I fear that technology makes “robots” (a favorite insult of the survival writer Tom Brown, and also one of his readers, my character Audra in my novel Klickitat), so when I sat down to write about two sisters in contemporary Portland, Oregon, I wanted them to try to move back to this earlier affinity with nature, to turn away from the domesticating technologies and back to the wild.
My daughter Ida started wilderness survival classes in kindergarten. Now she goes out covered in camouflage and comes home much later with charcoal smeared all over her face. She’s taught by men wearing Utili-kilts who use names like “Worm” and have their cheeks pierced.
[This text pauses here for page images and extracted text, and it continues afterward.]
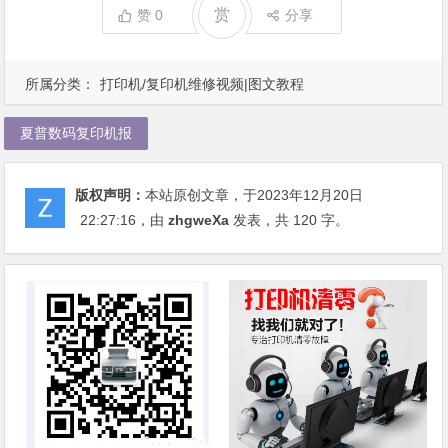
赏
赞
0
分享
所属分类：
打印机/复印机维修视频|图文教程
夏普数码复印机报
版权声明：
本站原创文章，于2023年12月20日
22:27:16
，由
zhgweXa
发表，共 120 字。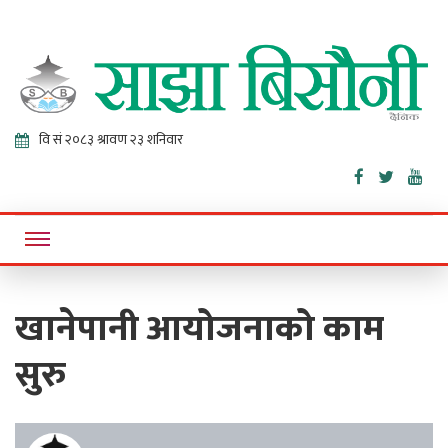
Sajha
Online News Portal
Bisaunee
खानेपानी आयोजनाको काम
सुरु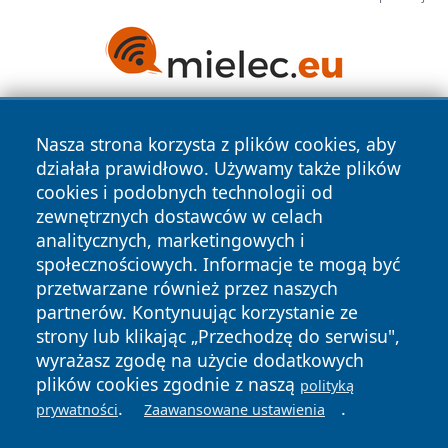
Nasza strona korzysta z plików cookies, aby
działała prawidłowo. Używamy także plików
cookies i podobnych technologii od
zewnętrznych dostawców w celach
analitycznych, marketingowych i
Copyright © 2026 wostrowcu.pl Wszystkie prawa zastrzeżone.
społecznościowych. Informacje te mogą być
przetwarzane również przez naszych
partnerów. Kontynuując korzystanie ze
Polityka
Polityka
News
Autorzy
strony lub klikając „Przechodzę do serwisu",
Prywatności
Cookies
wyrażasz zgodę na użycie dodatkowych
plików cookies zgodnie z naszą
polityką
.
.
prywatności
Zaawansowane ustawienia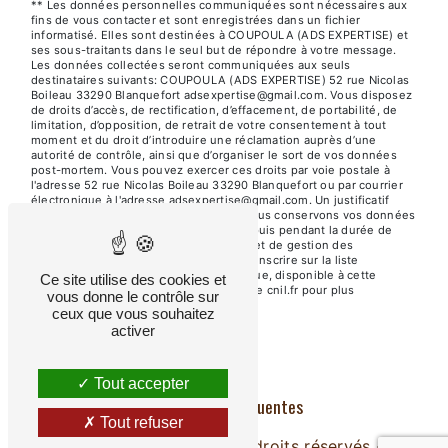
** Les données personnelles communiquées sont nécessaires aux
fins de vous contacter et sont enregistrées dans un fichier
informatisé. Elles sont destinées à COUPOULA (ADS EXPERTISE) et
ses sous-traitants dans le seul but de répondre à votre message.
Les données collectées seront communiquées aux seuls
destinataires suivants: COUPOULA (ADS EXPERTISE) 52 rue Nicolas
Boileau 33290 Blanquefort adsexpertise@gmail.com. Vous disposez
de droits d’accès, de rectification, d’effacement, de portabilité, de
limitation, d’opposition, de retrait de votre consentement à tout
moment et du droit d’introduire une réclamation auprès d’une
autorité de contrôle, ainsi que d’organiser le sort de vos données
post-mortem. Vous pouvez exercer ces droits par voie postale à
l'adresse 52 rue Nicolas Boileau 33290 Blanquefort ou par courrier
électronique à l'adresse adsexpertise@gmail.com. Un justificatif
d'identité pourra vous être demandé. Nous conservons vos données
pendant la période de prise de contact puis pendant la durée de
prescription légale aux fins probatoires et de gestion des
contentieux. Vous avez le droit de vous inscrire sur la liste
d'opposition au démarchage téléphonique, disponible à cette
Ce site utilise des cookies et
adresse:
Bloctel.gouv.fr
. Consultez le site cnil.fr pour plus
vous donne le contrôle sur
d’informations sur vos droits.
ceux que vous souhaitez
activer
Tout accepter
Recherches fréquentes
Tout refuser
©
Vistalid
- 2026 - Tous droits réservés -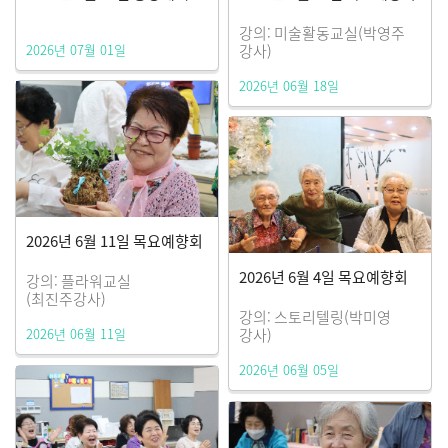
강의: 미술활동교실(박영주
2026년 07월 01일
강사)
2026년 06월 18일
2026년 6월 11일 목요예향회
2026년 6월 4일 목요예향회
강의: 플라워교실
(최진주강사)
강의: 스토리텔링(박미영
2026년 06월 11일
강사)
2026년 06월 05일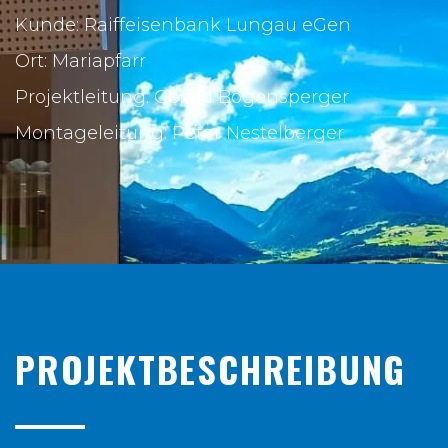
Kunde: Raiffeisenbank Lungau eGen
Ort: Mariapfarr
Projektleitung: Gerald Bogensperger
Montageleitung: Peter Nestelberger
PROJEKTBESCHREIBUNG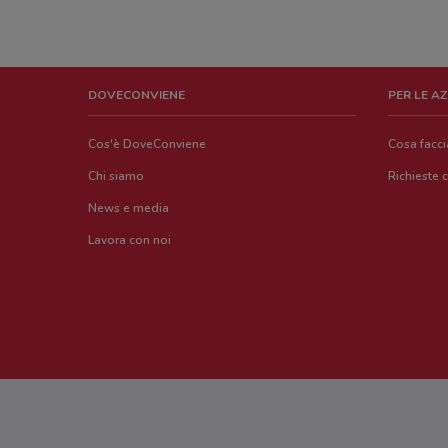
DOVECONVIENE
PER LE A
Cos'è DoveConviene
Cosa facc
Chi siamo
Richieste 
News e media
Lavora con noi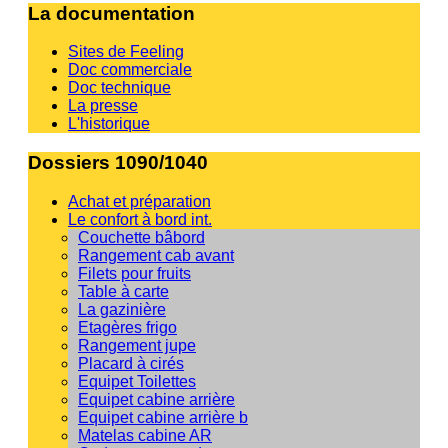
La documentation
Sites de Feeling
Doc commerciale
Doc technique
La presse
L'historique
Dossiers 1090/1040
Achat et préparation
Le confort à bord int.
Couchette bâbord
Rangement cab avant
Filets pour fruits
Table à carte
La gazinière
Etagères frigo
Rangement jupe
Placard à cirés
Equipet Toilettes
Equipet cabine arrière
Equipet cabine arrière b
Matelas cabine AR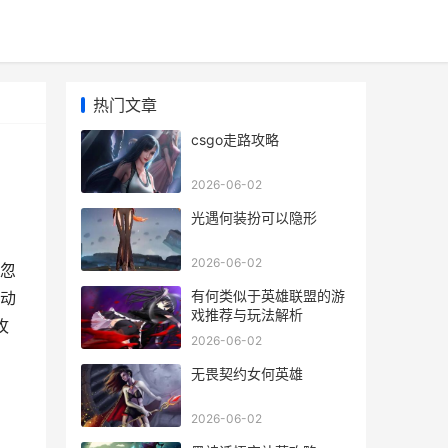
热门文章
csgo走路攻略
2026-06-02
光遇何装扮可以隐形
2026-06-02
忽
有何类似于英雄联盟的游
动
戏推荐与玩法解析
攻
2026-06-02
无畏契约女何英雄
2026-06-02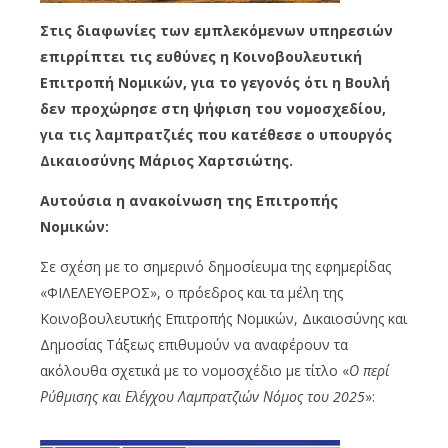
Στις διαφωνίες των εμπλεκόμενων υπηρεσιών
επιρρίπτει τις ευθύνες η Κοινοβουλευτική
Επιτροπή Νομικών, για το γεγονός ότι η Βουλή
δεν προχώρησε στη ψήφιση του νομοσχεδίου,
για τις λαμπρατζιές που κατέθεσε ο υπουργός
Δικαιοσύνης Μάριος Χαρτσιώτης.
Αυτούσια η ανακοίνωση της Επιτροπής
Νομικών:
Σε σχέση με το σημερινό δημοσίευμα της εφημερίδας
«ΦΙΛΕΛΕΥΘΕΡΟΣ», ο πρόεδρος και τα μέλη της
Κοινοβουλευτικής Επιτροπής Νομικών, Δικαιοσύνης και
Δημοσίας Τάξεως επιθυμούν να αναφέρουν τα
ακόλουθα σχετικά με το νομοσχέδιο με τίτλο «
Ο περί
Ρύθμισης και Ελέγχου Λαμπρατζιών Νόμος του 2025
»: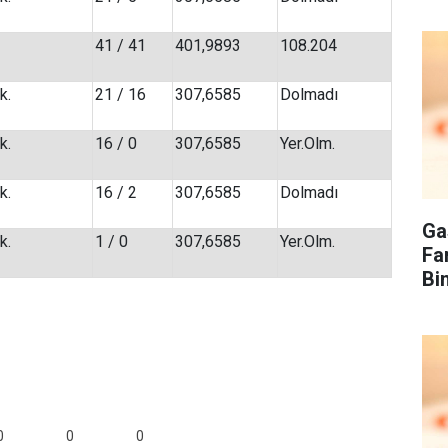
41 / 41
401,9893
108.204
k.
21 / 16
307,6585
Dolmadı
k.
16 / 0
307,6585
Yer.Olm.
k.
16 / 2
307,6585
Dolmadı
Ga
k.
1 / 0
307,6585
Yer.Olm.
Fa
Bi
0
0
0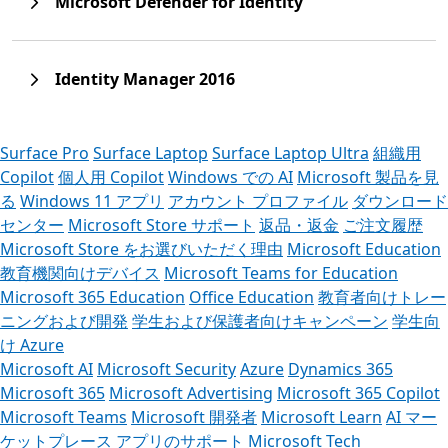
Microsoft Defender for Identity
Identity Manager 2016
Surface Pro
Surface Laptop
Surface Laptop Ultra
組織用
Copilot
個人用 Copilot
Windows での AI
Microsoft 製品を見
る
Windows 11 アプリ
アカウント プロファイル
ダウンロード
センター
Microsoft Store サポート
返品・返金
ご注文履歴
Microsoft Store をお選びいただく理由
Microsoft Education
教育機関向けデバイス
Microsoft Teams for Education
Microsoft 365 Education
Office Education
教育者向けトレー
ニングおよび開発
学生および保護者向けキャンペーン
学生向
け Azure
Microsoft AI
Microsoft Security
Azure
Dynamics 365
Microsoft 365
Microsoft Advertising
Microsoft 365 Copilot
Microsoft Teams
Microsoft 開発者
Microsoft Learn
AI マー
ケットプレース アプリのサポート
Microsoft Tech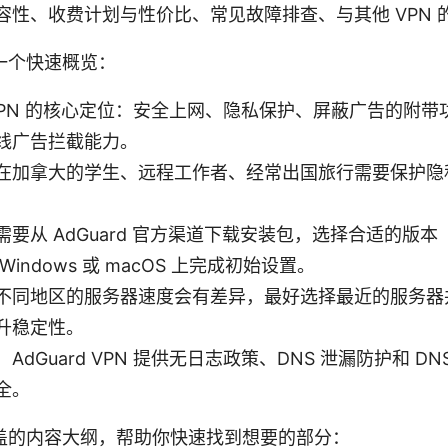
容性、收费计划与性价比、常见故障排查、与其他 VPN 
一个快速概览：
d VPN 的核心定位：安全上网、隐私保护、屏蔽广告的附
线广告拦截能力。
在加拿大的学生、远程工作者、经常出国旅行需要保护隐
需要从 AdGuard 官方渠道下载安装包，选择合适的版
indows 或 macOS 上完成初始设置。
不同地区的服务器速度会有差异，最好选择最近的服务器并
升稳定性。
AdGuard VPN 提供无日志政策、DNS 泄漏防护和 D
全。
盖的内容大纲，帮助你快速找到想要的部分：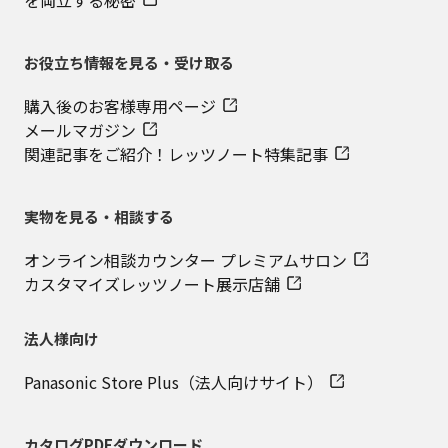
を両立する秘密
お役立ち情報を見る・受け取る
購入後のお客様専用ページ
メールマガジン
関連記事をご紹介！レッツノート特集記事
実物を見る・相談する
オンライン相談カウンター プレミアムサロン
カスタマイズレッツノート展示店舗
法人様向け
Panasonic Store Plus（法人向けサイト）
カタログPDFダウンロード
When we go hiking, she points out all the edible plants, then eats them.
Back when she was still five years old, after her first day, Ida came in and proudly said, “Dad, you don’t have to hide the matches from me anymore; I can make fire without matches, now. Also, do you know how many cool things there are in cemeteries?”
We get so caught up in routines, and they limit what we see. Tom Brown believes that if we become aware of others’ routines, we can become invisible to these people, existing only in places where they never look. This is an idea that fascinates me, and the notion that others may live among us without anyone knowing is one that animates my novel. To gain the ability to become invisible is all about returning to an earlier stage, a different relationship to the earth.
When I wrote my novel Klickitat, I wanted to write a book for my daughters; perhaps I did, but certainly right now it’s too scary for them, and might give them ideas I wouldn’t like. But the sisters in my book, Vivian and Audra, are a little older, and they’re set on casting off the parts of their lives that confuse them. Again, from Tom Brown:
“Most children lose their identities through the school years and become, over time, enslaved to outside “shoulds” and social goals. They lose the yearnings of their hearts and are stripped of true awareness, adventure, excitement, and the rapture of living fully. Children also lose their connection to the earth and creation as their feet are removed from the soil and transplanted into a world of electronics, concrete and plastic….TV has replaced true experience to such an extent that children sometimes don’t know if they really lived an event, or saw it on TV.”
In giving up cell phones, computers and television, and working on survival skills, these girls try to find a way to live that makes sense to them, that makes them feel like themselves.
In this confounding world, what’s more important than that?